Évidemment, les putschistes de Kati ne sont pas seuls en cause. Dans la chaîne des responsabilités, on peut aussi évoquer les opposants qui leur ont aplani la voie, le pouvoir qu’ils ont renversé, la Cédéao et l’Union Africaine aussi, qui ont feint de ne pas accepter ce coup d’État, pour ensuite vouloir l’encadrer, donc le légitimer.

Hors du Mali, l’affligeant spectacle qu’offre le Tchad tombe également sous le coup de la réflexion de Jacques Chirac, tout comme les troisièmes mandats en cours en Côte d’Ivoire et en Guinée, et toutes ces démocraties (Cameroun, Congo Brazzaville, Guinée Équatoriale), où l’on s’organise pour rendre impossible toute alternance. Et ces autres démocraties (Gabon, Togo), où l’appareil est programmé pour que les fils succèdent aux pères. Ces deux pays totalisent à eux seuls, plus de cent ans au pouvoir pour ces deux familles.

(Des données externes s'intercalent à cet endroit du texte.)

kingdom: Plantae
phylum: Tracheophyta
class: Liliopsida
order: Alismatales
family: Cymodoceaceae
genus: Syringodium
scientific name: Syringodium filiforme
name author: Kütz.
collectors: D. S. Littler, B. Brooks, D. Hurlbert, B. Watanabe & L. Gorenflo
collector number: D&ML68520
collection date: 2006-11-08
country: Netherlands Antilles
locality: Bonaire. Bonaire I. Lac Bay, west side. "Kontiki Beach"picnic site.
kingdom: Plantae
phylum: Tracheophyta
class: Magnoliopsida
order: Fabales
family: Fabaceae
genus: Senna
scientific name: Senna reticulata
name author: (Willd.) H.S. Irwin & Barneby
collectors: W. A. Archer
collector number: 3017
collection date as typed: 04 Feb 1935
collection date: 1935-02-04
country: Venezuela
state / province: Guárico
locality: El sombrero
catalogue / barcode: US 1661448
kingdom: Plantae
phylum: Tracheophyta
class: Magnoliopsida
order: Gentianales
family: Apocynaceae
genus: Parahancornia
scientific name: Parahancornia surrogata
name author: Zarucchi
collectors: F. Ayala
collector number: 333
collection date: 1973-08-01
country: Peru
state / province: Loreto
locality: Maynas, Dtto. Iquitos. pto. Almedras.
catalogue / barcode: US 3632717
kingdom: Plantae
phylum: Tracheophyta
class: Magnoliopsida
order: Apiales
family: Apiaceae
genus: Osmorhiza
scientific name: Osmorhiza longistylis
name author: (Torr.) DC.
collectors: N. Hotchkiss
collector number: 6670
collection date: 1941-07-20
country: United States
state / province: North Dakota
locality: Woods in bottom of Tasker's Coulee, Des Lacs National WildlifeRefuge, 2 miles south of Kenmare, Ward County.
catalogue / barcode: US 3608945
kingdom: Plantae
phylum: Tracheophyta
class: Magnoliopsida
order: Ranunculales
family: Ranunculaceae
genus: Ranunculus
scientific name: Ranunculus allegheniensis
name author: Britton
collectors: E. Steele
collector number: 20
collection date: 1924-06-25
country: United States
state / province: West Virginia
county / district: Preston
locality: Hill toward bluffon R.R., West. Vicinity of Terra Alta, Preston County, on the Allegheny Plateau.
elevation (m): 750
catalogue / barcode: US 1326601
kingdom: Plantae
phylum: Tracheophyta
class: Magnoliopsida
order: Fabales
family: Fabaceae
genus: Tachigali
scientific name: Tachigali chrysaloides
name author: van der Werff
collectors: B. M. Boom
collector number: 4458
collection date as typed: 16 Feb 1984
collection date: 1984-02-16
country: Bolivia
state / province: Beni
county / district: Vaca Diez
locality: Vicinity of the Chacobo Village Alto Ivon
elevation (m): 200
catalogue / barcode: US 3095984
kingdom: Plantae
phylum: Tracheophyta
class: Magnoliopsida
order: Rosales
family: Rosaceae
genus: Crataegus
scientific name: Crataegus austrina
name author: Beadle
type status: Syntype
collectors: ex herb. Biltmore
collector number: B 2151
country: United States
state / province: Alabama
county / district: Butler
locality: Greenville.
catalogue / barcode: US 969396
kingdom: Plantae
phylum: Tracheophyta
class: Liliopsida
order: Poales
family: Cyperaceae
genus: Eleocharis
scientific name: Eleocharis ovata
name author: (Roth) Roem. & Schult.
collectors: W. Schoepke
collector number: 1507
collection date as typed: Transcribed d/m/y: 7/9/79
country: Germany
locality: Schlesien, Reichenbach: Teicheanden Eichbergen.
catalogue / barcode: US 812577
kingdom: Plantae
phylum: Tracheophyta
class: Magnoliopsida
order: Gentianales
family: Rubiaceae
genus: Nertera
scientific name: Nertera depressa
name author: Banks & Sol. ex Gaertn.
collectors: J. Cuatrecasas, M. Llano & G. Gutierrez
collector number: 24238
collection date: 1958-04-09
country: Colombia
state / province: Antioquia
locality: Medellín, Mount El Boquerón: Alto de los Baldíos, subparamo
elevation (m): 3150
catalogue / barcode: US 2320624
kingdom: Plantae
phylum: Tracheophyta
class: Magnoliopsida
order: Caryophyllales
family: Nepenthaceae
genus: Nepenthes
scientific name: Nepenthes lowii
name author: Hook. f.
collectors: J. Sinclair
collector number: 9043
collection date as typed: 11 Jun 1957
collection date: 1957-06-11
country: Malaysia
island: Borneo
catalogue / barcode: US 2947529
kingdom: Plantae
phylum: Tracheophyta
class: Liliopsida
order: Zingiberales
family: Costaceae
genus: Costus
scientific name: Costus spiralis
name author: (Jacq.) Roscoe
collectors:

Finalement, faut-il comprendre que Chirac avait raison ?

Il faut comprendre que l’Afrique doit se ressaisir, si elle ne veut pas donner raison à Chirac. D’autant que pas un seul de ces régimes n’admet s’être mis en congés de la démocratie, ce qui aurait au moins eu le mérite de la sincérité.

Devant un tel tableau, oui, l’on en arrive, certains jours, de se demander si, vautrée dans une douce anormalité, notre Afrique n’est pas en train de transformer Chirac en prophète, pour avoir cru que la démocratie parfaite, un jour, tombera du ciel, ou surgira du désert, de la savane ou de la forêt.